■ **Work task**
Render the records below as a JSON list of strings with one string per line and blank lines skipped, beginning at the line that contains "39000 (ft³) as a model for your reply." and continuing through the end of the records. Leave the pictures out.

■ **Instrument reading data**

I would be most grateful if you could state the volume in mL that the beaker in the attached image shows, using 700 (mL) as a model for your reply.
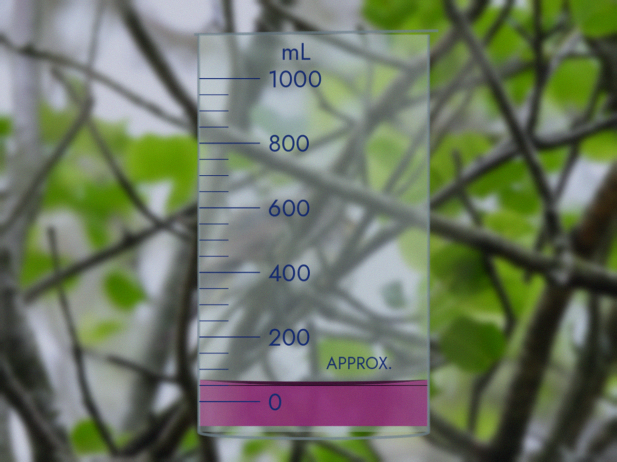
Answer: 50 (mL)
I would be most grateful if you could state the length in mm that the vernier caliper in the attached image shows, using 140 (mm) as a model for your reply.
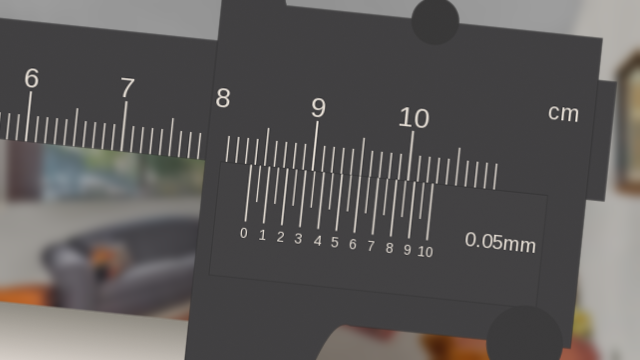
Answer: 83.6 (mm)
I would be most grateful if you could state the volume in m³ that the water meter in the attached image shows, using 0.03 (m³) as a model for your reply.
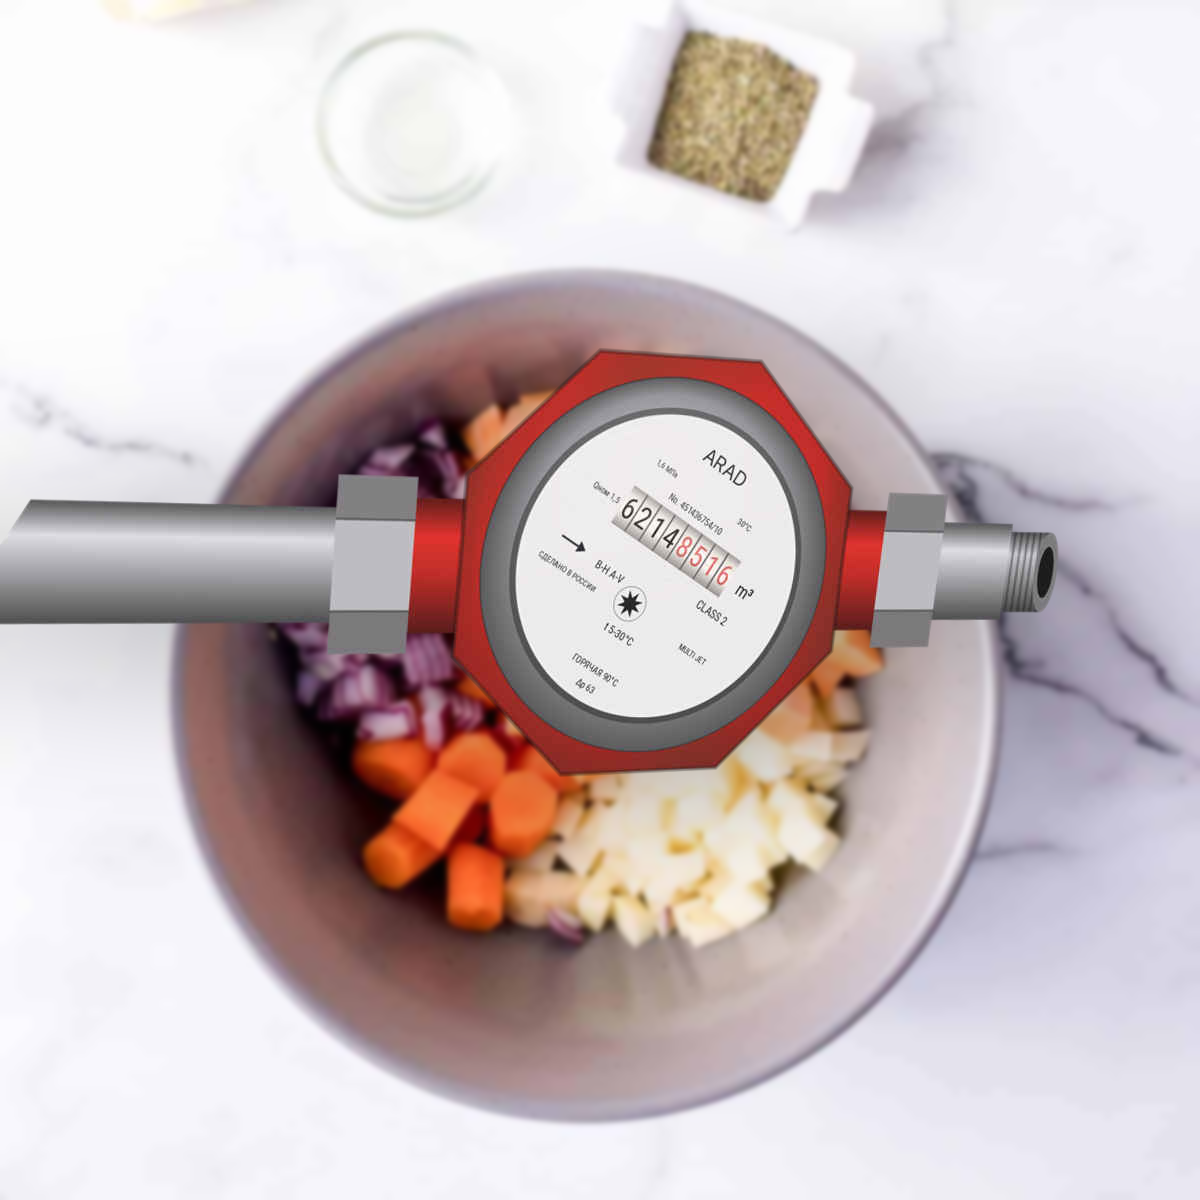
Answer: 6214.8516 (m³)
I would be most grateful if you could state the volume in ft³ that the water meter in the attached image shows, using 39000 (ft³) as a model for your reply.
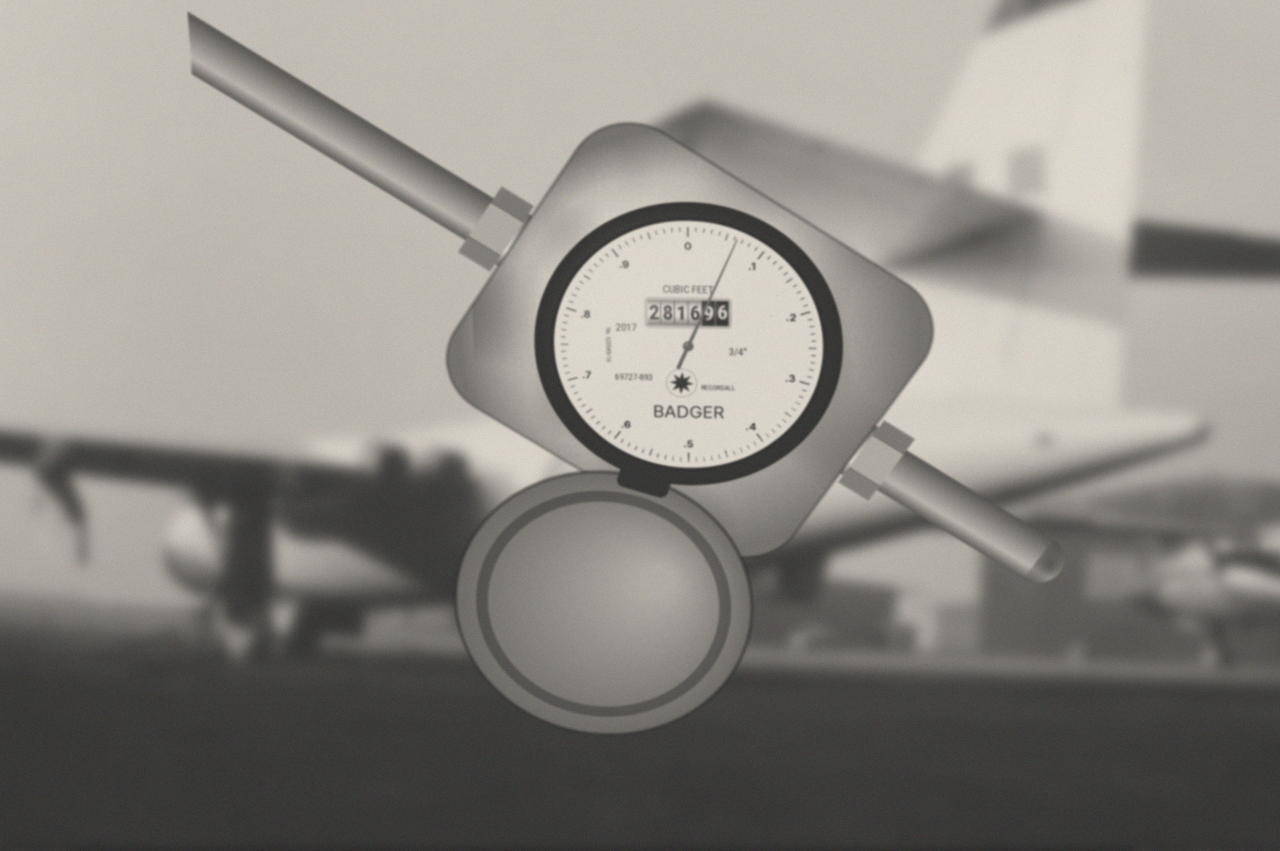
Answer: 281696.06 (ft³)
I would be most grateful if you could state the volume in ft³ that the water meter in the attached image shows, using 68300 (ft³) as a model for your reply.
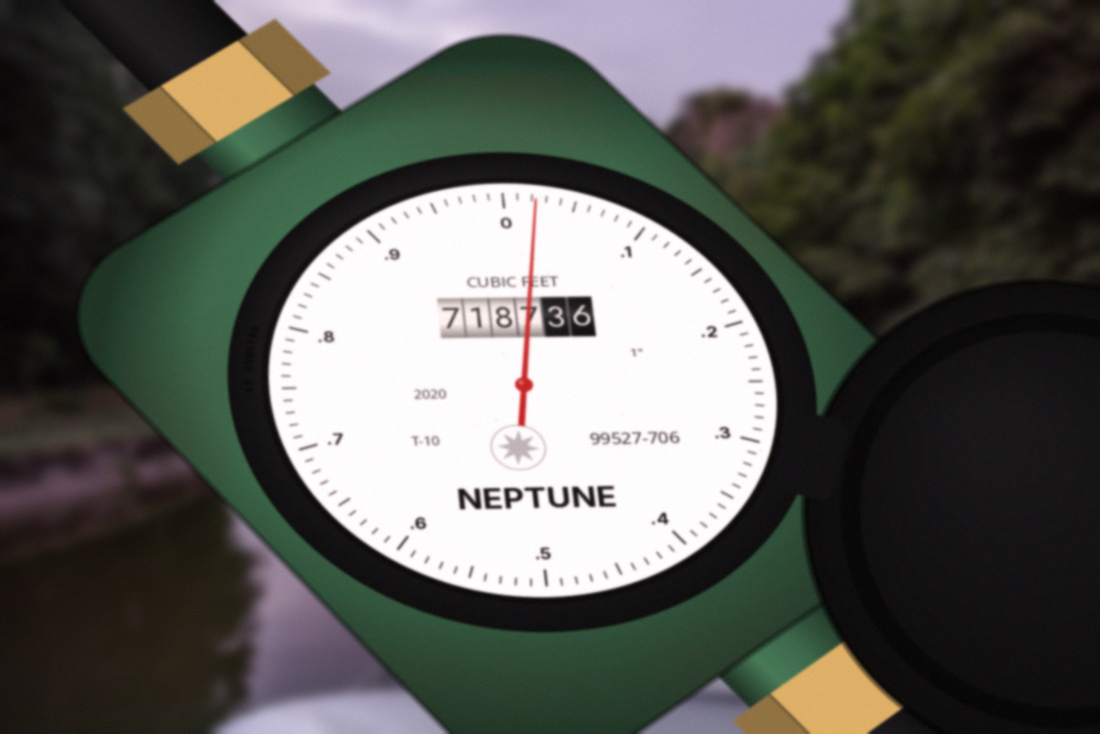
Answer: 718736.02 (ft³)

■ **Exercise response**
[
  "I would be most grateful if you could state the volume in ft³ that the water meter in the attached image shows, using 39000 (ft³) as a model for your reply.",
  "Answer: 281696.06 (ft³)",
  "I would be most grateful if you could state the volume in ft³ that the water meter in the attached image shows, using 68300 (ft³) as a model for your reply.",
  "Answer: 718736.02 (ft³)"
]